Tanggal 11 April 2017 sekitar jam 05.10 WIB, Novel Baswedan disiram dengan menggunakan air keras pada wajahnya oleh orang tak dikenal di depan masjid Al-Ihsan, Kelapa Gading, Jakarta Utara. Serangan itu mengakibatkan mata kirinya tidak berfungsi sama sekali dan membuat mata kanannya hanya berfungsi 50 %.
Tindakan tersebut tentu saja jelas sebuah tindakan kriminal. Pertanyaannya, apa sanksi dalam syariat Islam terkait tindakan kejahatan seperti itu? Bagaimana pembahasan topik ini dalam perspektif fikih?
Pertama-tama perlu diketahui bahwa topik ini dalam fikih dibahas pada bab jinayah (الجناية). Topik jinayah adalah pembahasan sistem hukum yang fokus pada kupasan sanksi untuk kejahatan penganiayaan terhadap manusia baik level berat seperti pembunuhan maupun level penganiayaan yang tidak sampai menimbulkan kematian.

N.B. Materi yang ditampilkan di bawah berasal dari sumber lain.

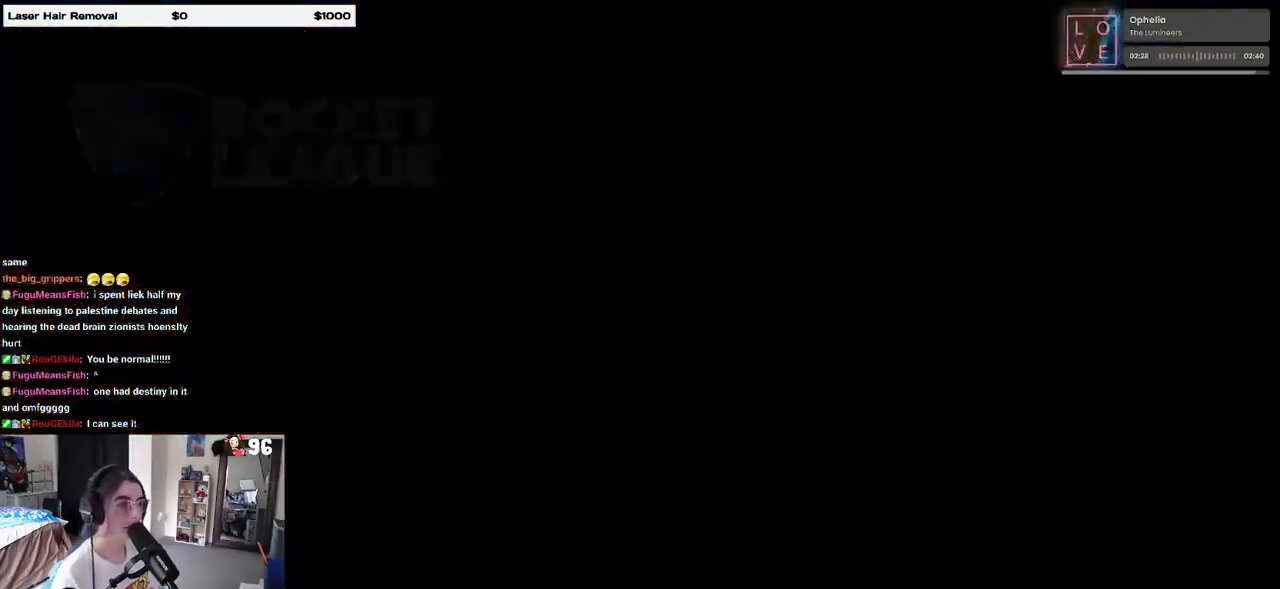
{"buttons": [], "left_stick": "center", "right_stick": "center"}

Hubungannya dengan ajaran Islam yang lain, topik jinayah ini adalah jenis amar makruf nahi mungkar yang dilakukan oleh negara terkait dosa terhadap sesama yang berhubungan dengan dam (darah). Kita tahu, amar makruf nahi mungkar itu bertingkat tingkat. Level yang paling tinggi untuk mencegah kemungkaran adalah dengan tangan. Jika tidak mampu maka dengan lisan. Jika tidak mampu maka dengan hati. Penerapan sistem sanksi untuk tindak kejahatan adalah implementasi mencegah kemungkaran dengan tangan dan itu hanya mungkin dilakukan oleh negara.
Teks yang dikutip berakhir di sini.